Wednesday, August 3, 2011

What is love?

How can one know when they are beating a dead horse?  Probably once you notice that stiff attitude of self hate and exhausting expression of pain on your own face. Those are the tell tale signs of heart break and honesty.  I'm notorious for just running away when life gets rough, a unwanted trait inherited through a life experience that wasn't always the most confronting. Maybe that's why I'm so in love with The Civil Wars and their sad melodies along with the adorable southern tinge.  It seems better to drown oneself in piano, guitar and sullen voices than to actually face the reality of life.  None the less, as soon as that iPod is turned off and I step out of my little 1991 bimmer into the sunlight of the speeding life of materialism, relationships, and blinding realism, I understand that I can't just walk this path alone. Yes, my happiness matters, but not as much as my faith.  If my faith is suffering, it is my eternal soul which suffers most, not my self.  The self is so insignificant.  I want my soul to rejoice and be happy and if that means I gotta stay in my home, then I gotta stay.  But that said, I really don't need to break hearts along the way.
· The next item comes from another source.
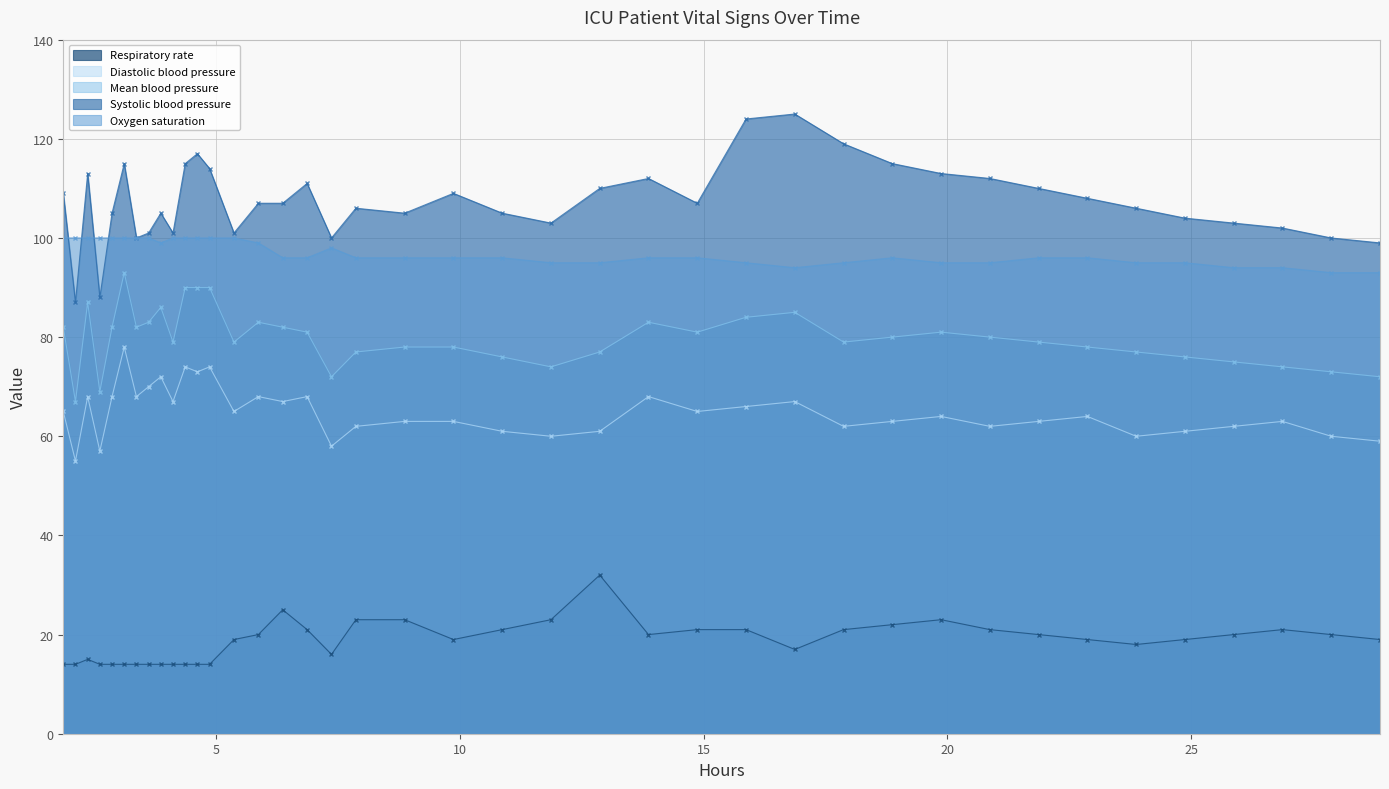

True or false: Oxygen saturation and Mean blood pressure intersect in this chart.

False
Sometimes one falls into love fast and hard only to understand later that it wasn't the best way of doing things.  Love does hurt and it's not easy.  It takes lots of time and energy and isn't contained in some box hidden instead your body.  It's a spiritual quality that is limitless.  It is something that is not attached to anyone or anything.  It's nothing that can be describe except as a quality of God. Man can attempt to understand it, but will always fall short.  It takes an everlasting striving endeavor to attain the true quality of love.  And if I can just continue on that path with a striving attitude and a posture of learning, I hope that those hardships I encounter better the lives of those involved rather than damage them.  That's my only prayer tonight.

1 comment:

  1. That, or you start reading a lot of Charles Bukowski--which I don't recommend by the way. Either way, thanks for sharing.